Japanese torpedo bombers are simply devastating on USN assets and that isn't historical either. They were better but nowhere near as effective as this system suggests.
4) Spotting routines are laughable. First of all not that much information was available to begin with, and why should the USN know what the Japanese can see and vice versa? The plain fact is that the ability of either side to get what information they did have available from spotting to the right people, and then have it used properly by those people, was not all that high during the period in question.
The information we do receive is next to useless. What heading is a given TF on, how fast was it proceeding? It'd help to have an "Information Center" where players could review current and old spotting reports at a glance and study these. So, the most current sighting of a given TF would be presented in, say, white, yesterday's in blue, the day before yesterday's in red and so on, again, with speed and direction (at time of sighting) also displayed--and displayed in plain view, not by "hovering over the icon" with the pointer. With this kind of information at his disposal a player could more reasonably make intelligent plans, the simulation would be infinitely enhanced, the game would become more fun to play.
While we're on it, Australian coastwatchers need ability to relay reports of incoming Japanese air strikes and TF movements down the Slot, and this early warning has to go a long way toward preparing Allied forces in the lower Solomons to succcessfuly meet these attacks.
5) The weather system could stand big-time revision.
First of all it doesn't even appear to function properly (I've seen all sorts of correct spotting and even attacks into so-called "bad weather" hexes. Happens all the time.
Secondly, there is no consideeration given to
weather fronts.
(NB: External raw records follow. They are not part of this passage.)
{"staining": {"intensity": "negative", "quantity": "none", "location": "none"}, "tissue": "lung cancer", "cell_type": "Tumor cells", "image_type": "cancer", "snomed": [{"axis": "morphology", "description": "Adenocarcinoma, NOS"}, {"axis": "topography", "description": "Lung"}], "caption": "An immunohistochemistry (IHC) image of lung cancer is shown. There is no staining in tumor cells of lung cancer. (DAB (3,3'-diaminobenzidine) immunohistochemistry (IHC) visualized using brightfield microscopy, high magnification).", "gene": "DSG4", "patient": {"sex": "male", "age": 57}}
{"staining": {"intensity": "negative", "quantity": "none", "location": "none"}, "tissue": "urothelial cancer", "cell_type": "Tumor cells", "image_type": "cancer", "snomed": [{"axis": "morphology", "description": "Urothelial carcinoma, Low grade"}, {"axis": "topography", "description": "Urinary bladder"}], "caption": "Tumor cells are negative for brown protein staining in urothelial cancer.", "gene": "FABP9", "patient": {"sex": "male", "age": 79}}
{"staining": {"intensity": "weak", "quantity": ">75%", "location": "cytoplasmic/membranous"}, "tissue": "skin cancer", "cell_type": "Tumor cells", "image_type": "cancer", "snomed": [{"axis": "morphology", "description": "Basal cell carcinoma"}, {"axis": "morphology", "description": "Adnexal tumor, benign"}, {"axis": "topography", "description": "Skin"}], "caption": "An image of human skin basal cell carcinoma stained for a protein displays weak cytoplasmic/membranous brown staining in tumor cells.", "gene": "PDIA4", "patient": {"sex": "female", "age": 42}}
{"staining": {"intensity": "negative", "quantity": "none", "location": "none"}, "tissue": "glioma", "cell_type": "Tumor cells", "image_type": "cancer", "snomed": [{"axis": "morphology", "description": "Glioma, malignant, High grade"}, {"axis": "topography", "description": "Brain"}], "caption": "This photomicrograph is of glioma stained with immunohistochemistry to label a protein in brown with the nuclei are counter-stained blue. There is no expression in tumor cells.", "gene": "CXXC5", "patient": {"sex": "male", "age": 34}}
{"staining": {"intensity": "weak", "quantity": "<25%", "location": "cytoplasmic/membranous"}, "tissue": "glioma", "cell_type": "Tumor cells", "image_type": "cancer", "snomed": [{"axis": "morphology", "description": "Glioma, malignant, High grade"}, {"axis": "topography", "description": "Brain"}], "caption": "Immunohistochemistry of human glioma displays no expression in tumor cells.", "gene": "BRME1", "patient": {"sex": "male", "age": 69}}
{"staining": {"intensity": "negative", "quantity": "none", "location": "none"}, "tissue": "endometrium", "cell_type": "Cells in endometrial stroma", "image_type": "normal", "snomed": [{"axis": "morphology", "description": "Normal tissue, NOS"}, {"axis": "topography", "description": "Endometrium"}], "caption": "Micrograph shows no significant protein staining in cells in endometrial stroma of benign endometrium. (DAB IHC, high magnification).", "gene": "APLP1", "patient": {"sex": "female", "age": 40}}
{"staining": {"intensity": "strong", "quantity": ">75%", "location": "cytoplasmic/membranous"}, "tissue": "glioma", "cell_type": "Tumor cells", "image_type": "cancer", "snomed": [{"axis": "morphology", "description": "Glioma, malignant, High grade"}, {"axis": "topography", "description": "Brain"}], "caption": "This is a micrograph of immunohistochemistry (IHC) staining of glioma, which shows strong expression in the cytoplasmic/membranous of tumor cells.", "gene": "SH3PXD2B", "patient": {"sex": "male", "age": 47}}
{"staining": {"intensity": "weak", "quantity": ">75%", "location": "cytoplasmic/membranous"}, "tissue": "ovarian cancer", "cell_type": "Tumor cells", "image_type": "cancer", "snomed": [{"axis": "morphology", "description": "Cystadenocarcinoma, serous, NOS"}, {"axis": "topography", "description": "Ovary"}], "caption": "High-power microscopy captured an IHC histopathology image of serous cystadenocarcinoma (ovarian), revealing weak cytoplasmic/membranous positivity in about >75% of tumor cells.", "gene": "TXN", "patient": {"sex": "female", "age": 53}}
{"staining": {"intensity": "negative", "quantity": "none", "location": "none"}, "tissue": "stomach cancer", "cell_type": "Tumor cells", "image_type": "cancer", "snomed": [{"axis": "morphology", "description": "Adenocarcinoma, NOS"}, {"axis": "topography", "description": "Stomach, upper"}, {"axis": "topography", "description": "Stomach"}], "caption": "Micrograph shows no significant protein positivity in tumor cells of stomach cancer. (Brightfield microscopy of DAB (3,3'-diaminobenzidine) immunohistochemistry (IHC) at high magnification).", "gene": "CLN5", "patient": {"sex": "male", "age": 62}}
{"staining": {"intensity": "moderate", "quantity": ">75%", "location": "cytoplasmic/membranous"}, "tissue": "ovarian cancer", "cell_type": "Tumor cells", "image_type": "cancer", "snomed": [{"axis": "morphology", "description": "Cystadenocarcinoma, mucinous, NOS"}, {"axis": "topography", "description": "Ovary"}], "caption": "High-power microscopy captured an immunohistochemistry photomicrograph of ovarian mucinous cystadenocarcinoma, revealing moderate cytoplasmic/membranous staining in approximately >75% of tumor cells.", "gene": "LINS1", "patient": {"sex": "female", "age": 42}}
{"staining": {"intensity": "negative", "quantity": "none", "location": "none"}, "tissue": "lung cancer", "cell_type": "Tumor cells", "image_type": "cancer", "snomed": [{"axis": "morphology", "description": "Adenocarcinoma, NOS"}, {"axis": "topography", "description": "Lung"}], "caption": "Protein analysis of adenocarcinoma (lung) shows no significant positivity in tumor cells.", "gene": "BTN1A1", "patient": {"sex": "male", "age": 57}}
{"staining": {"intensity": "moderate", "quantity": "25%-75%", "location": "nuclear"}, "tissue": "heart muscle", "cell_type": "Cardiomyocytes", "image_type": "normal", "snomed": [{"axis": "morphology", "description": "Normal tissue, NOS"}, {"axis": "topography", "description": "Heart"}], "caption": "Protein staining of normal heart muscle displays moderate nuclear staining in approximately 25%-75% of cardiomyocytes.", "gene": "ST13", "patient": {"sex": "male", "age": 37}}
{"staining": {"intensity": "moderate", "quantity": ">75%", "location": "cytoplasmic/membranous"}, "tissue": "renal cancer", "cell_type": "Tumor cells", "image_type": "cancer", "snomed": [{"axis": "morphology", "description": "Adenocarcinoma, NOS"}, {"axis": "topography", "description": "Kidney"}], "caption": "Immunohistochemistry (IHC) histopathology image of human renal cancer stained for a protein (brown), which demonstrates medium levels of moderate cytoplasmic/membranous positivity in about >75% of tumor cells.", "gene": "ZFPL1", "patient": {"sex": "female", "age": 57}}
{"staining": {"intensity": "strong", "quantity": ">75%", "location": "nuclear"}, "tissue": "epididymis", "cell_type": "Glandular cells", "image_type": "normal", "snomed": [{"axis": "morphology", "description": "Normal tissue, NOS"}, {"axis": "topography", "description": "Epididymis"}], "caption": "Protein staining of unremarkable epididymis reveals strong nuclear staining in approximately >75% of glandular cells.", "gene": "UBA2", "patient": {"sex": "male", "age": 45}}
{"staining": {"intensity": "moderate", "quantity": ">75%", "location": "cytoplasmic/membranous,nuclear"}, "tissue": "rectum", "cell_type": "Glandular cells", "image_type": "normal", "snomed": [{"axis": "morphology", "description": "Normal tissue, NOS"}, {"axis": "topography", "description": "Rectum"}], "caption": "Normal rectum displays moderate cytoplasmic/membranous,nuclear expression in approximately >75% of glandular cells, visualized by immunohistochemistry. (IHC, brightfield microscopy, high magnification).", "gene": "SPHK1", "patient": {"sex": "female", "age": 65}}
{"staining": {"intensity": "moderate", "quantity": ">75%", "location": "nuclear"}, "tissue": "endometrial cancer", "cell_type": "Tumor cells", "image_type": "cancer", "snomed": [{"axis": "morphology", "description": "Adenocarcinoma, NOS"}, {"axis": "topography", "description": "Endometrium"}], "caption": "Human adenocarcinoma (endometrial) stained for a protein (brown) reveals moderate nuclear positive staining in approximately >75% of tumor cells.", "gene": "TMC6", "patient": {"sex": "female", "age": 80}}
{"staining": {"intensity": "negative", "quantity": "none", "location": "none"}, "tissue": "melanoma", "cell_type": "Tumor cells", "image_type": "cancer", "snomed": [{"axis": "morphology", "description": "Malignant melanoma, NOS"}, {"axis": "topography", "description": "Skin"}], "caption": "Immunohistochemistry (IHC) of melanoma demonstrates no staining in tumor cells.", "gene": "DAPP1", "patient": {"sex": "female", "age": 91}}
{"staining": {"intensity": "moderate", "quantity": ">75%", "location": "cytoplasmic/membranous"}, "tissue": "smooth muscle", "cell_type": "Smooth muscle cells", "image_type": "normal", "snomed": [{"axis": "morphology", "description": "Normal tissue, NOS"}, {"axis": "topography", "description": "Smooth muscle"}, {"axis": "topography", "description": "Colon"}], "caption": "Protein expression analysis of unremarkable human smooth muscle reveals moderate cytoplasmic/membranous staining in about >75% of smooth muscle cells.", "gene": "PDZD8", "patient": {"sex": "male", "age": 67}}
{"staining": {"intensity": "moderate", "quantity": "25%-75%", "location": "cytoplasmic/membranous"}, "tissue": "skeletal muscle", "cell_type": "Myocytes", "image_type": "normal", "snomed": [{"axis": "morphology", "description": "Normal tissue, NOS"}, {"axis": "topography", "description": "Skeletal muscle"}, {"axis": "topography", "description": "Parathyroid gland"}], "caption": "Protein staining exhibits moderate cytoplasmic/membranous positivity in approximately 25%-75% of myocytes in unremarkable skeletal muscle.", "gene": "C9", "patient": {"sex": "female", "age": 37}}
That's what's needed, so players can use the weather (hopefully) to their advantage with regard to fleet movements. Design a sort of "screen'saver" of weather that moves across the map in more-or-less intelligent fashion, and have the centers of these "weather fronts" much harder to penetrate with respect to spotting (nearly impossible would be about right) while their fringe areas mellow out some and allow partial detection of fleet assets. Something like that would represent an entirely more intelligent approach and improve both the play and
feel of the simulation greatly.
What you have at present is all but dysfunctional. It certainly is not "right."
Please understand I am not here to give you a bad time, Mike. I like your game
UV and have nothing but very high respect for Matrix the company. I've very much enjoyed playing Gary's games over the years. I would encourage Matrix and 2by3, though, to take a long look at the dynamics of the upcoming
WitP system and ask in all honesty if it relflects anything like reality. The
UV simulation does a fairly good job, broadly speaking, in some areas, but other aspects of this model are off to such a degree that you only make yourself look foolish when you issue blanket statements such as, "The model isn't flawed." Well of course it's flawed, and some gamers here at least ask you to
try to make it better.
Come on. If that's the best you can do, say so. If that's all you
care to do then say that. But I feel it's unreasonable on the part of the development team to expect serious wargamers to look at what's extant and call that "realistic." Fun to play? I happen to think it mainly is a fun game. I'm sure everyone who plays it feels the same way. But spot-on it ain't. Not by a long shot. (And when you think on it so far we've only brushed one small part of the greater model. Many other useful improvements might be made--assuming it's
possible to make these improvements, always.